I’ve been pre-occupied with personal matters recently, so I haven’t made as much progress as I would like. Also, I’ve reached the point where I’m working on documentation, which is far more tedious than the fun of problem-solving. But I am still working on this project, and trying to package it up for an Asset Store release.

Quick update. I’m still at it. I’ve finished up about 50% of the documentation. Last night I went back to my example 3D model and optimized the UV mapping. Today I’m going to try to re-paint the basic skin for it. I’m not going to get too fancy, it’s just there for an example.

I still have to go through the submission guidelines and produce some of the graphics to go along with the submission. But I’m in the home stretch now.

Whooo hooo! My very first Unity Asset Store component! Cheshire, the Unity lip-sync component, has made its debut on the Unity Asset Store.

It’s free, so give it a download if you’re interested and take it for a spin. Documentation can be found at the Mad Wonder website, as well as the Windows application that goes along with it.

Post any questions, complaints, or requests for more documentation here on the Unity boards.

I just got it off the asset store today and everything looks good until I try to actually create the animation. I get IndexOutOfRangeException: Array index is out of range.

And it takes me to every line like this: processCurves[_targetCat.GetAdjustedBlend(freshSymbols*)].AddKey(freshFrame);*

I’m not a programmer so I’m not sure what to do about it. Overall everything else looks wonderful! I attached the example animation to my character and it worked great!
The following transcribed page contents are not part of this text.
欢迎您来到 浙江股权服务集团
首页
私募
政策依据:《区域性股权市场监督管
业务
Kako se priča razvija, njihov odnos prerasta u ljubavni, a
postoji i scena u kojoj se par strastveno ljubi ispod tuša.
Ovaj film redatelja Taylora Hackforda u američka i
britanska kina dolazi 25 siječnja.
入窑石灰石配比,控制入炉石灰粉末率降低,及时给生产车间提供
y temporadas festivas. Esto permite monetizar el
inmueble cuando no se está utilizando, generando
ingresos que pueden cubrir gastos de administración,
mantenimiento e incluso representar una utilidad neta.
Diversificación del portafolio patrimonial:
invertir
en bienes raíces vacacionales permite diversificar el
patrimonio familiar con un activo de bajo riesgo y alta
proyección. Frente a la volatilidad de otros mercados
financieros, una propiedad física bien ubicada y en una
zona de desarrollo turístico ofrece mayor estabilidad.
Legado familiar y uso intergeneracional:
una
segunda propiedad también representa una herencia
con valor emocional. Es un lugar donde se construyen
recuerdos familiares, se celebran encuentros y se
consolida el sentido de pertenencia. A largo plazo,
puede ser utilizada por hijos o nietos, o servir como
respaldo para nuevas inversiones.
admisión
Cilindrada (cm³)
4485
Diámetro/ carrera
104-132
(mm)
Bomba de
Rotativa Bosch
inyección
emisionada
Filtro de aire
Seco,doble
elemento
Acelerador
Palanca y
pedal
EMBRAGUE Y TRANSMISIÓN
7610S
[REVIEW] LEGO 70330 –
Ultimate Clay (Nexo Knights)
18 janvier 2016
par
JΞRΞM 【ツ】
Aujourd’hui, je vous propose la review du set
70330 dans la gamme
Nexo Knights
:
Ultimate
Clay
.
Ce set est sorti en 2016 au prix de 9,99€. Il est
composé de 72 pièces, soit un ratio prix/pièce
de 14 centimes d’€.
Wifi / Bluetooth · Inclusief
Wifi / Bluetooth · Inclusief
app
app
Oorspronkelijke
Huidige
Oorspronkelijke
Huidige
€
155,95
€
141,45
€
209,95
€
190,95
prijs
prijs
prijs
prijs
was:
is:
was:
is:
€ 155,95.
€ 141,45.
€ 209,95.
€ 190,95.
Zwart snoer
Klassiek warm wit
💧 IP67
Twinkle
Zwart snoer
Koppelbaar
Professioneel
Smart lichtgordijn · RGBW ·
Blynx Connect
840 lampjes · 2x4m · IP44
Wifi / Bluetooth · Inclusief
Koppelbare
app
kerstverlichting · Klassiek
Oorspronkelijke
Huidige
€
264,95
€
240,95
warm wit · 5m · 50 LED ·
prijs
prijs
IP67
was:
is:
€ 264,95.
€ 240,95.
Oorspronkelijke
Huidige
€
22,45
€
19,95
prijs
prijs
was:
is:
freshSymbols is an array that stores the various phonemes extracted from the text file for processing. It’s supposed to be referenced in the code like this…

freshSymbols[i]

I’m not sure what use-case would result in the line of code you’ve posted. I checked through it and couldn’t find any point where the array access was not being used. Can you give me more details, and can you post the text file you’re trying to process? I suspect there might be some conflict there that might be causing the plug-in to hang.

Never mind, I just found out why you didn’t bother to put that little snippet. The BB code for this message board automatically interprets it as “itallic.” Very annoying. Anyway, I would still like to see the text file you’re trying to turn into an animation. It’s possible that it’s feeding in a symbol that the plug-in doesn’t recognize. Also, is there a specific number of times it repeats the stated error? That information could help me narrow down where the bug is occurring.

My mistake, the lines it takes me to is:
processCurves[_targetCat.GetAdjustedBlend(freshSymbols)].AddKey(freshFrame);

and if I comment the first one out then it just takes me to the next one that has that is the same as the first. And only 1 error every time I press Create Animation (the one after you plug in the audio and txt files).

I’m using the example audio and .txt files. Watched the video posted in the 2nd review and did it the same way as them but I just keep getting the error IndexOutOfRangeException: Array index is out of range.